Step 4: Step 4: Reinstall Nerf Bars
- Reinstall Nerf Bars
- Run wires to the battery compartment
- Secure your wiring with zip ties to existing wiring
Now, this part you will have to double check on your model. All Models and Manufacturer's may not be the same!
- Disconnect Switch / Molex Connector.
- Turn your Multi-Meter dial to test Continuity.
- Attach test probes and press the "Go Forward Button" on the handlebars. Do you have continuity? If so proceed to step 4 keeping in mind the colors of the wires.
- My Hot wire is (+) Red, Switch Output is Blue (switch wire) and the (-) wire is Black.
- The Switch Output Blue wire will be the wire that we work with first. Cut back 1/2'' of the blue insulation and solder on the positive wire that goes to the Anode side of the LED with the Resistor. Cover with heat shrink or liquid electrical tape.
- Cut back the insulation on the Black (-) wire coming from the rear of the motor side connector (same as the previous step) and solder the Negative (-) wire coming from the Cathode side of the LED and cover with heat shrink or liquid electrical tape.
- Let Cure for a couple hours if you used liquid electrical tape.
- I had some extra 3/8'' Flex Tubing left over from another project, so I covered the wire harness to make it look better then it did new.
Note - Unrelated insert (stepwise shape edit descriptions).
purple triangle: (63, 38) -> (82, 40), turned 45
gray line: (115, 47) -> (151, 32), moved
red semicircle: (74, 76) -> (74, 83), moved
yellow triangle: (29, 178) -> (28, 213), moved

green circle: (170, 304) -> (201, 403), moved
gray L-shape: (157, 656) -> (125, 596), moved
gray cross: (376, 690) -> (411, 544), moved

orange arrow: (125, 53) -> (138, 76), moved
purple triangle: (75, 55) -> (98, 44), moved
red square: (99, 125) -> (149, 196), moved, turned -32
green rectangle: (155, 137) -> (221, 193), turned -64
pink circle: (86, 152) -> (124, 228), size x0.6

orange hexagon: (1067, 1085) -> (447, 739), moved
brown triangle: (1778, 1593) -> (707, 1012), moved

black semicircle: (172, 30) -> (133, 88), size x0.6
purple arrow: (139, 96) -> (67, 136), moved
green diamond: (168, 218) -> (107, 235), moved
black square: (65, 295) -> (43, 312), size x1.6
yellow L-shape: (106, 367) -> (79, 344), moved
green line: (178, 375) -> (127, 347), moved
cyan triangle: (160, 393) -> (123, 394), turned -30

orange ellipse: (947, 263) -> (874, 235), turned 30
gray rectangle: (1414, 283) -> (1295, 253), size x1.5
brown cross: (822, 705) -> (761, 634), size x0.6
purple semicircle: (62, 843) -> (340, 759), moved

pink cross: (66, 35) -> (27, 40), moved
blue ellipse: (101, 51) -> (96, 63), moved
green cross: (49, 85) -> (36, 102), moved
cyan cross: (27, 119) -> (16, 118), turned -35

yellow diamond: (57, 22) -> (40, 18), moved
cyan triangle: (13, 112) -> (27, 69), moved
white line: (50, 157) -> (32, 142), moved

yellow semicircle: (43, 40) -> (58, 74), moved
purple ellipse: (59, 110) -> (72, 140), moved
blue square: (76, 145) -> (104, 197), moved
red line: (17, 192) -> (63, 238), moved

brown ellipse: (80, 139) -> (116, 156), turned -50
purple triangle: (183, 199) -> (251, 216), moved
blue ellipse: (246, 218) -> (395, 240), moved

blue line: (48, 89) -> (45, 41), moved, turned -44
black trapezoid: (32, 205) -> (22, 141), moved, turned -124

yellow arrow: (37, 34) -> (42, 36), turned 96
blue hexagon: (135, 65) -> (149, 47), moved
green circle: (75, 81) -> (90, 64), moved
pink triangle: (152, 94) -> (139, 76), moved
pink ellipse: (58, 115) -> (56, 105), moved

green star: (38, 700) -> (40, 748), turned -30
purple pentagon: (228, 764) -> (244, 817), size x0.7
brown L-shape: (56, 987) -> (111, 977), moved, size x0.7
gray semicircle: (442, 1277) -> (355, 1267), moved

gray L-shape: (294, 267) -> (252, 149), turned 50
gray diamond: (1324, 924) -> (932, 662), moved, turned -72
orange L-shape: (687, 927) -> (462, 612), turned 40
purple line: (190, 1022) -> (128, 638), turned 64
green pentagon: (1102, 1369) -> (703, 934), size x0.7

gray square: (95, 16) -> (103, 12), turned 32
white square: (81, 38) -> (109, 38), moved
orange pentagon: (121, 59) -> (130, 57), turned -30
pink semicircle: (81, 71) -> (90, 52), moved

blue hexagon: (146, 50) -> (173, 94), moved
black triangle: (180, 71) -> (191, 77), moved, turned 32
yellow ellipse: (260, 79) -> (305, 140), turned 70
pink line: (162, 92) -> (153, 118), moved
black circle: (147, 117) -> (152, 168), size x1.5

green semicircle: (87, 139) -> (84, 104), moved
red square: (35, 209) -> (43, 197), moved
Shown in Flex Tubing Image.
Step 5: Troubleshooting Techniques!
- If your LEDs are staying on all of the time without pressing the "Go Forward Button" on the handlebars, you wired it to the positive led wire to the positive battery terminal instead of the switch wire.
- If you have no light at all when pressing the "Go Forward Button" on the handlebars, your wires could be reversed.
- The type of LEDs used in this project will only work with forward current.